What you need to do
When you find the word "председателя" in a line of the entries, please copy the whole line.

Data to use
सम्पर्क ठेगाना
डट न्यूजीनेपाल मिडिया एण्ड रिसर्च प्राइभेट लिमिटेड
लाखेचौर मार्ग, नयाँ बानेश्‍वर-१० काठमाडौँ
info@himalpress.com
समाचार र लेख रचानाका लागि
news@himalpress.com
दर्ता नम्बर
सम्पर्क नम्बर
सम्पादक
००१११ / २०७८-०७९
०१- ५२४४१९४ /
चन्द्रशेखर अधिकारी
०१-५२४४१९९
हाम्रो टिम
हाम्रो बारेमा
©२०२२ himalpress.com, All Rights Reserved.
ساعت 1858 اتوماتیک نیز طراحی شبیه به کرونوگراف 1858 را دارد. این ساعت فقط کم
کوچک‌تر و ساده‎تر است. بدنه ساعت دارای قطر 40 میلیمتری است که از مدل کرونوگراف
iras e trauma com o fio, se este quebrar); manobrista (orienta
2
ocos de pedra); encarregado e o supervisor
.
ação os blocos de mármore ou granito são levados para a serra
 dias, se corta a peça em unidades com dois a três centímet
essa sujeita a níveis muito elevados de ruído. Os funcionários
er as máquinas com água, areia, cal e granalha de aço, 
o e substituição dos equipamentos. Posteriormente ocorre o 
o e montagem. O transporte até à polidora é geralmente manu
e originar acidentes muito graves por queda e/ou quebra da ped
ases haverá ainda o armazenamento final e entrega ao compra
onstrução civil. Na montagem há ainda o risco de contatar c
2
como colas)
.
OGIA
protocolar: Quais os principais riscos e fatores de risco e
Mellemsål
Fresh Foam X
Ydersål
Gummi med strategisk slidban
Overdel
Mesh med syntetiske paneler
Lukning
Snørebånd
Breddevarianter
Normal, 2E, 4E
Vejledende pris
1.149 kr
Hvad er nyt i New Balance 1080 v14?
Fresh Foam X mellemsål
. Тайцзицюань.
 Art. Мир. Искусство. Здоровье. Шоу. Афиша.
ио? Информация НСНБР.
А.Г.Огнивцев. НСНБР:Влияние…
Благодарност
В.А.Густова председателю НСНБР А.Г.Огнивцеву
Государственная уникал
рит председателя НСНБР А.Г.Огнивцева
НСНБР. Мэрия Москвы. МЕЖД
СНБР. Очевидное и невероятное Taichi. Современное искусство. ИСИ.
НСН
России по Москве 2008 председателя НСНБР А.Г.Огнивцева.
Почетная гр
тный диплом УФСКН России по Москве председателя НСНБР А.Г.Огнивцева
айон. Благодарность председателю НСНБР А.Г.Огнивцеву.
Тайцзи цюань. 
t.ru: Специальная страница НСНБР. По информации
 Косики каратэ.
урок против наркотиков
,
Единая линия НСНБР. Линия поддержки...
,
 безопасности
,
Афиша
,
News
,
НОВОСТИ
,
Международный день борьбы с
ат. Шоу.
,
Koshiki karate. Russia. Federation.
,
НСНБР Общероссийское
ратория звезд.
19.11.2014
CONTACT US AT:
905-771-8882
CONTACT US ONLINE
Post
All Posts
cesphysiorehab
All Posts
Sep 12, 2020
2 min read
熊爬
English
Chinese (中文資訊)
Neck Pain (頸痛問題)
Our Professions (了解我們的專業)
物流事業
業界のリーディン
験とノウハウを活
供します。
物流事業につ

Solution to the problem
рит председателя НСНБР А.Г.Огнивцева
России по Москве 2008 председателя НСНБР А.Г.Огнивцева.
тный диплом УФСКН России по Москве председателя НСНБР А.Г.Огнивцева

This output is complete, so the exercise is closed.